Depuis plusieurs mois, les grandes marques fuient une à une Boulevard Voltaire. Ce lâchage en règle n’est pas dû au hasard : il est le résultat d’une mobilisation intense d’internautes regroupés sous le nom de Sleeping Giants. Ce réseau d’activistes s’est d’abord lancé aux Etats-Unis, peu après l’élection de Donald Trump et l’arrivée à la Maison-Blanche de son ex-conseiller Stephen Bannon, patron du site ultraconservateur Breitbart News (qu’il vient de rejoindre à nouveau), pourvoyeur régulier de fausses informations et de théories sexistes, racistes, antisémites et homophobes. Inquiets face à la place accrue occupée par cette droite radicale au sommet de l’Etat et sur la Toile, des internautes décident de s’intéresser au financement publicitaire de Breitbart.

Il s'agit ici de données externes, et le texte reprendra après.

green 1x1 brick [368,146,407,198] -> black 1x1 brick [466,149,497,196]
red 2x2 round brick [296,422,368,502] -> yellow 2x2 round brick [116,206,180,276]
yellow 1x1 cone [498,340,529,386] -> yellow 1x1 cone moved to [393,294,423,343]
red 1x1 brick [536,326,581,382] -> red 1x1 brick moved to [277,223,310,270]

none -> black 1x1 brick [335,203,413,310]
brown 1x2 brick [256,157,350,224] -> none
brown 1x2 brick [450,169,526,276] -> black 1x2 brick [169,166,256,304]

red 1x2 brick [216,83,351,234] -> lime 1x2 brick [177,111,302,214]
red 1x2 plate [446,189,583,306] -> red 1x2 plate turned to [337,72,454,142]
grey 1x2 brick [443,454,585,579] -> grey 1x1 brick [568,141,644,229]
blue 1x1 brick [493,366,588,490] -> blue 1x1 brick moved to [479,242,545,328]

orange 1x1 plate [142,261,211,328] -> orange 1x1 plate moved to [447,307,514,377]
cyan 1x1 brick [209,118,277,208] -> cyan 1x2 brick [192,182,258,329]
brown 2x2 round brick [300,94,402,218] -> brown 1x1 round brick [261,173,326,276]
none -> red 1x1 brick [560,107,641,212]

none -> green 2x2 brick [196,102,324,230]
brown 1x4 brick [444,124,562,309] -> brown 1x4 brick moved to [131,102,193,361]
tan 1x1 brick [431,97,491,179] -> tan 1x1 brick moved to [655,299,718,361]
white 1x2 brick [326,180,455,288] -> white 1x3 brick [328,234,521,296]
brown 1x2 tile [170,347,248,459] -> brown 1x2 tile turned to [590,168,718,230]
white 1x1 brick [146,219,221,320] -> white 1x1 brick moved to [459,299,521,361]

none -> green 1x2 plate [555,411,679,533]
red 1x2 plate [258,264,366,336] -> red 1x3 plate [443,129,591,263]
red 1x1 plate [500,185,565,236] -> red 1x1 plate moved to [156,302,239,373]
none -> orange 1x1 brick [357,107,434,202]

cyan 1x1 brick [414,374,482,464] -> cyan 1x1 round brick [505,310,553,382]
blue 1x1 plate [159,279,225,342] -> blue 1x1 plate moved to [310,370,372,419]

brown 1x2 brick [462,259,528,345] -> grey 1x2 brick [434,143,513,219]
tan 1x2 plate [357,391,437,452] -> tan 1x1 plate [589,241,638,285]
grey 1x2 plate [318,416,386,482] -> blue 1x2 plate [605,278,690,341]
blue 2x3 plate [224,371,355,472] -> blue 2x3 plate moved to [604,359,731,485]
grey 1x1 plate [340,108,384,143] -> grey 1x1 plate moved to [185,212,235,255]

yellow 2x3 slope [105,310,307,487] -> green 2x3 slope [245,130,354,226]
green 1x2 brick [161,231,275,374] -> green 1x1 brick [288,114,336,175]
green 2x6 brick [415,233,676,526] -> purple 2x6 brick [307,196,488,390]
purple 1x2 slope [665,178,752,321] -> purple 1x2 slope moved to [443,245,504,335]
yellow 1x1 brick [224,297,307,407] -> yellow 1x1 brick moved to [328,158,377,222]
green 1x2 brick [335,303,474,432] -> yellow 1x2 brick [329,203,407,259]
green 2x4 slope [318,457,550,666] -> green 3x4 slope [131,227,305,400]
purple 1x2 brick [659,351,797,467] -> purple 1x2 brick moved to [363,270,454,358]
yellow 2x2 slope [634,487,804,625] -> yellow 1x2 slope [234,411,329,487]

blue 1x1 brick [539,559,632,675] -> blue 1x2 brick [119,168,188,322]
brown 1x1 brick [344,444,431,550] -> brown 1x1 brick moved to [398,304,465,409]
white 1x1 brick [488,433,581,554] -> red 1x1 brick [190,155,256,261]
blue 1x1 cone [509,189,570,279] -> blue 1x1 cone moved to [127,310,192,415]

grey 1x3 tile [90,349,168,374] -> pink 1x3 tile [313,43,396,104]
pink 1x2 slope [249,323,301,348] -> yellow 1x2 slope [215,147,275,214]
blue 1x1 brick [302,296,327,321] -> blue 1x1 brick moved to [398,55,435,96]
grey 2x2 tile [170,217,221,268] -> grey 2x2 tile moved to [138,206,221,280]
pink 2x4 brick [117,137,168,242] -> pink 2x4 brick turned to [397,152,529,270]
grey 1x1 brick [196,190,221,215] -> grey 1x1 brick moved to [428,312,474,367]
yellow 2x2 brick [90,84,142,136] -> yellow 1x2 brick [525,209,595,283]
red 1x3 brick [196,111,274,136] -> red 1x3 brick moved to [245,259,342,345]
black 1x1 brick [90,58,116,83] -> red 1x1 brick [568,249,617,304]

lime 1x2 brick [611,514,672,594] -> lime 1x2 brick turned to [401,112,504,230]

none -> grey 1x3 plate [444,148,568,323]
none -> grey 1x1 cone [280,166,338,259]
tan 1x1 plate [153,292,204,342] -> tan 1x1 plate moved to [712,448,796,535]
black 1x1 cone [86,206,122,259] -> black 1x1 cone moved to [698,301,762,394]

Ils découvrent que nombre de grandes marques, mais aussi des ONG aux antipodes des idées véhiculées par le site, n’ont absolument pas connaissance de la présence de leurs publicités sur le média conservateur. « Nous avons décidé qu’il était temps de les prévenir, pour couper les ressources de Breitbart, défend l’un des activistes américains. Notre objectif est de stopper l’ascension des médias racistes et sexistes en les attaquant au portefeuille. »

 

Comment une publicité pour la Croix-Rouge peut-elle se retrouver sur un site aux relents racistes ? C’est tout le problème du marketing programmatique, le modèle de publicité dominant sur Internet. Le placement des publicités est automatisé par des régies pour cibler les consommateurs via des mots-clés et des algorithmes — les marques n’achètent plus d’encarts sur un site en particulier. Les publicités s’afficheront n’importe où, hors du regard des annonceurs eux-mêmes, créant des situations possiblement cocasses voire très embarrassantes : une compagnie de cars pour visiter le Canada s’est ainsi retrouvée à côté d’un article expliquant que l’immigration est à l’origine d’un « génocide en douce du Québec » sur Boulevard Voltaire... S’ils le souhaitent, les annonceurs peuvent cependant exclure certains domaines de leur campagne d’affichage. Sleeping Giants a ainsi mis à leur disposition un tutoriel détaillant la démarche via la régie publicitaire de Google.